(REQUEST A) Translate this sentence from the Google antitrust passage into Spanish: "Those three are above and beyond the four abuses of dominance that the EU already has found."
(REQUEST B) Collect every line of the entries that contains the word "Ereğli".

(PASSAGE)
—————
The EU’s apparent preference for settling, rather than prosecuting Google for antitrust violations, turns a blind eye to Google’s proliferating abuse of its dominance.

Last week Canada’s Competition Bureau announced its investigation has found three new ways that Google maybe abusing its dominance. Those three are above and beyond the four abuses of dominance that the EU already has found. In turn, those four were more abuses of dominance than the U.S. Federal Trade Commission found in its earlier investigation.

Canadian authorities allege Google is abusing its dominance by raising advertiser prices via forcing participation in Enhanced Campaigns, by foreclosing competition via exclusive Android deals, and by abusing YouTube’s dominance to foreclose other mobile platforms.

In addition to the EU’s four alleged search-related abuses of dominance, the EU has issued a Statement of Objections that Google-Motorola has misused mobile-phone standards-essential patents.

Moreover, the EU is investigating Google-Android’s anti-competitive behavior, and European publishers are charging that Google’s search behavior is anti-competitive towards European media.
—————
(INPUT DATA)
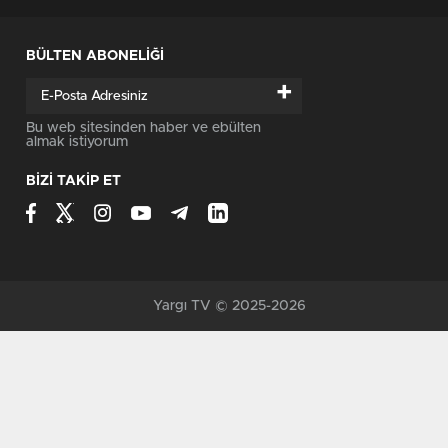
BÜLTEN ABONELİĞİ
+
Bu web sitesinden haber ve ebülten
almak istiyorum
BİZİ TAKİP ET
Yargı TV © 2025-2026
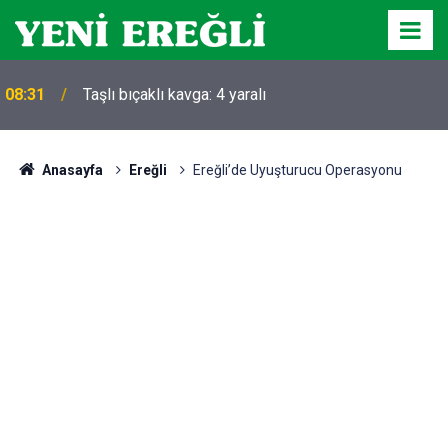
08:31
Taşlı bıçaklı kavga: 4 yaralı
Anasayfa
Ereğli
Ereğli’de Uyuşturucu Operasyonu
—————
(TASK SOLUTION A) Esas tres se suman a los cuatro abusos de posición dominante que la UE ya ha detectado.

(TASK SOLUTION B)
Ereğli
Ereğli’de Uyuşturucu Operasyonu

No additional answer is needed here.